Big nod to Steve Rubel for finding this juicy article from the Economist about PR filling the shoes of the stumbling advertising business. At the onset I was enjoying it. But the more I read the less inclined I was to not grit my teeth and clench my fists. The unsettling began with this phrase, “PR is an increasingly vital marketing tool” and then proceeded to offend me even more. I took particular issue with this segment:

The goal of PR is usually to secure positive coverage in the media, and the well-worn tactics include calling a press conference, pitching stories directly to journalists, arranging eye-catching events, setting up interviews and handing out free samples. But as PR profits from advertising’s difficulties, it is taking up a host of new stratagems—and seeking to move up the corporate pecking order.

In his book Value-Added Public Relations Thomas L. Harris admits that PR is a great tool for marketers because it gives marketing the credibility factor. Well, yeah!

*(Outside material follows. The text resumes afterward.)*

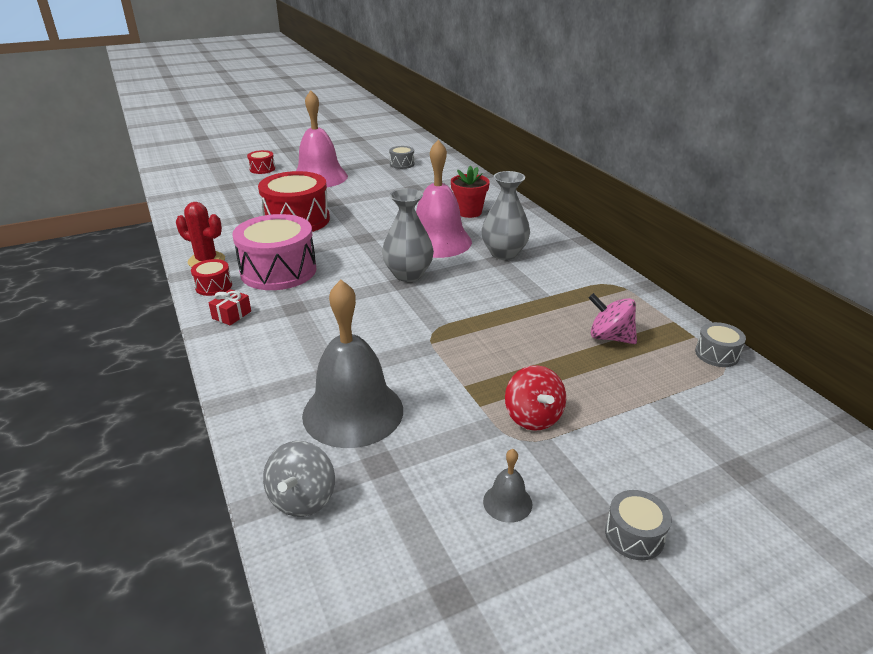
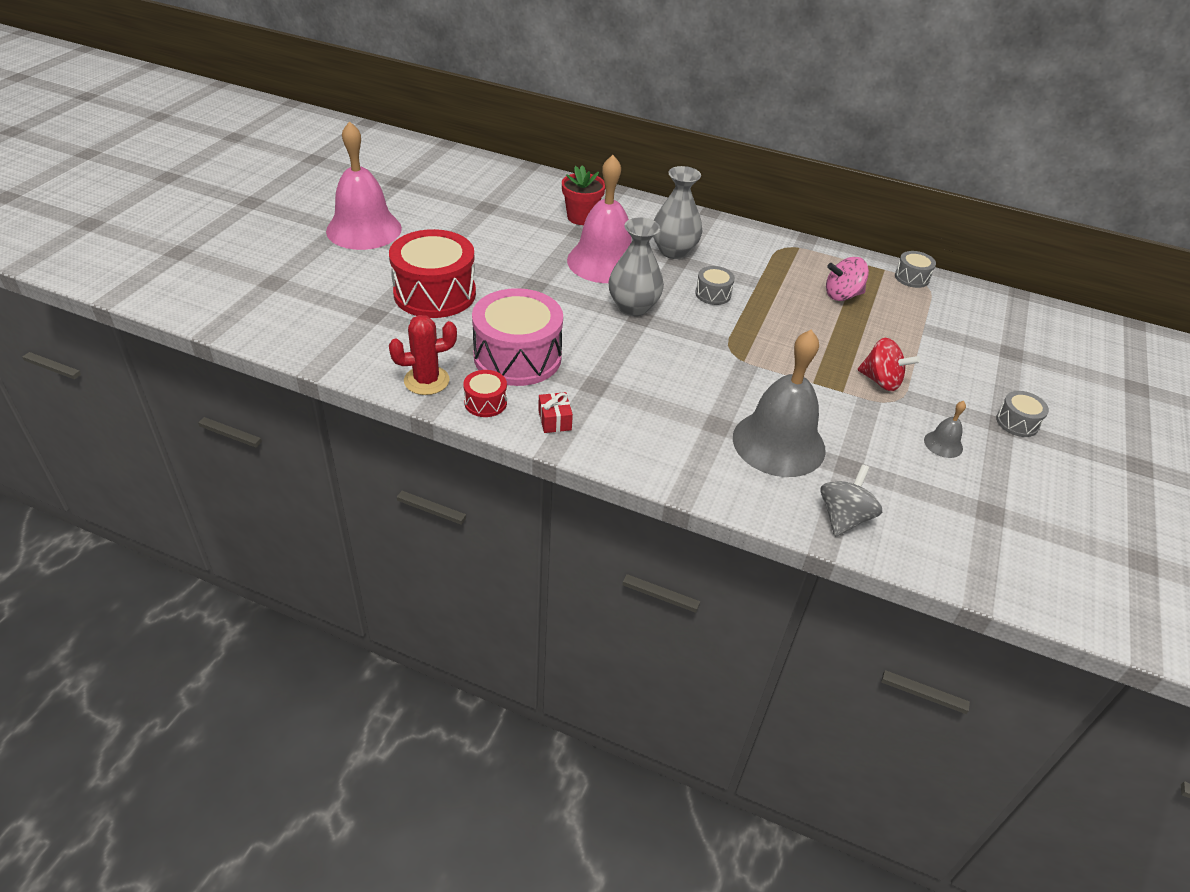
camera: 45 degrees left, 10 degrees up
(262, 169) = (273, 242): red drum -> none
(302, 499) = (844, 518): grey spinning top -> grey spinning top turned 120 degrees counterclockwise
(402, 164) = (425, 179): grey drum -> grey drum (713, 294)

I don’t know what your personal definition of public relations is, but I do not define it by how it is used by marketing. Can marketing and public relations work together to achieve some great goals? Yes. But I get really tired of people – marketers, advertisers, or any other communication people – who refer to public relations when what they are really talking about publicity. Is publicity a part of public relations? Yes. But I also consider advertising a subset of marketing. I mean, doesn’t advertising belong to one of the Ps? Promotion? Can public relations be used for promotion? Yes, excellently so, but that doesn’t mean that public relations is a marketing tool. It’s making the role of PR subservient to other parts of an organization and I disagree with that. PR is an entity in and of itself. PR is about communicating with the organization’s publics – all of them – not just consumers. Excellent PR affects the environment in which an organization exists, but not just to sell or create buzz about products. The article also goes on to say:

Some PR firms see an opportunity to move up their clients’ hierarchy—becoming not just service providers, but also purveyors of strategic advice to senior management.

Yes. PR is a strategic management function. Management function, not marketing tool. I do wholeheartedly believe that PR should have the ear of senior management; PR should be at the table. But it is not a tool for any specific part of the an organization, like a hammer, it is the arm that swings the hammer, that works in tandem with the rest of the organization.

The article, in my opinion, covers some interesting ground and makes a good point. Advertising is struggling and PR is stepping up to fill those shoes, but I just disliked the wording of the piece. Maybe I’m being oversensitive or unrealistic, but that’s just how I feel about it. Someone convince me otherwise. PR has its own shoes.